Differential Promoter Methylation of Macrophage Genes Is Associated With Impaired Vascular Growth in Ischemic Muscles of Hyperlipidemic and Type 2 Diabetic Mice Genome-Wide Promoter Methylation Study

Rationale: Hyperlipidemia (HL) and Type 2 diabetes (T2DM) severely impair adaptive vascular growth responses in ischemic muscles. This is largely attributed to dysregulated gene expression, although details of the changes are unknown. Objective: To define the role of promoter methylation in adaptive vascular growth in HL (LDLR -/- ApoB 100/100 ) and T2DM (IGF-II/ LDLR -/- ApoB 100/100 ) mouse models of hindlimb ischemia. Methods and Results: Unilateral hindlimb ischemia was induced by ligating femoral artery. Perfusion was assessed using ultrasound, and capillary and arteriole parameters were assessed using immunohistochemistry. Genome-wide methylated DNA sequencing was performed with DNA isolated from ischemic muscle, tissue macrophages (Mϕs) and endothelial cells (ECs). Compared to the controls, HL and T2DM mice showed impaired perfusion recovery which was associated with impaired angiogenesis and arteriogenesis. Genome-wide proximal promoter DNA methylation analysis suggested differential patterns of methylation in Mϕ genes in ischemic muscles. Classically activated M1-Mϕ gene promoters including Cfb, Serping1and Tnfsf15 were significantly hypomethylated, whereas alternatively activated M2-Mϕ gene promoters including Nrp1, Cxcr4, Plxnd1, Arg1, Cdk18, and Fes were significantly hypermethylated in Mϕs isolated from HL and T2DM ischemic muscles compared to controls.
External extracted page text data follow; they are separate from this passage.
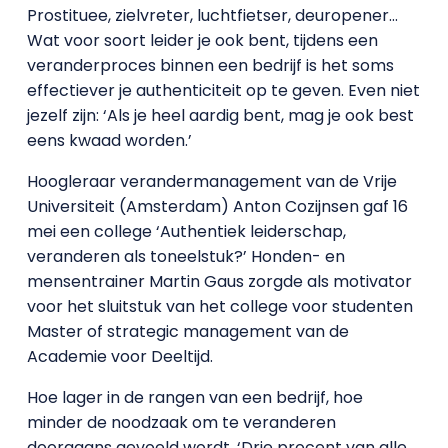
Prostituee, zielvreter, luchtfietser, deuropener…
Wat voor soort leider je ook bent, tijdens een
veranderproces binnen een bedrijf is het soms
effectiever je authenticiteit op te geven. Even niet
jezelf zijn: ‘Als je heel aardig bent, mag je ook best
eens kwaad worden.’
Hoogleraar verandermanagement van de Vrije
Universiteit (Amsterdam) Anton Cozijnsen gaf 16
mei een college ‘Authentiek leiderschap,
veranderen als toneelstuk?’ Honden- en
mensentrainer Martin Gaus zorgde als motivator
voor het sluitstuk van het college voor studenten
Master of strategic management van de
Academie voor Deeltijd.
Hoe lager in de rangen van een bedrijf, hoe
minder de noodzaak om te veranderen
doorgaans gevoeld wordt. ‘Drie procent van alle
These results combined with mRNA expression and immunohistochemistry showed the predominance of proinflammatory M1-Mϕs, compared to anti-inflammatory and proangiogenic M2-Mϕs in HL and T2DM ischemic muscles. Conclusions: We found significant promoter hypomethylation of genes typical for proinflammatory M1-Mϕs and hypermethylation of anti-inflammatory, proangiogenic M2-Mϕ genes in HL and T2DM ischemic muscles. Epigenetic alterations modify Mϕ phenotype towards proinflammatory M1 as opposed to anti-inflammatory, proangiogenic and tissue repair M2 phenotype which may contribute to the impaired adaptive vascular growth in these pathological conditions.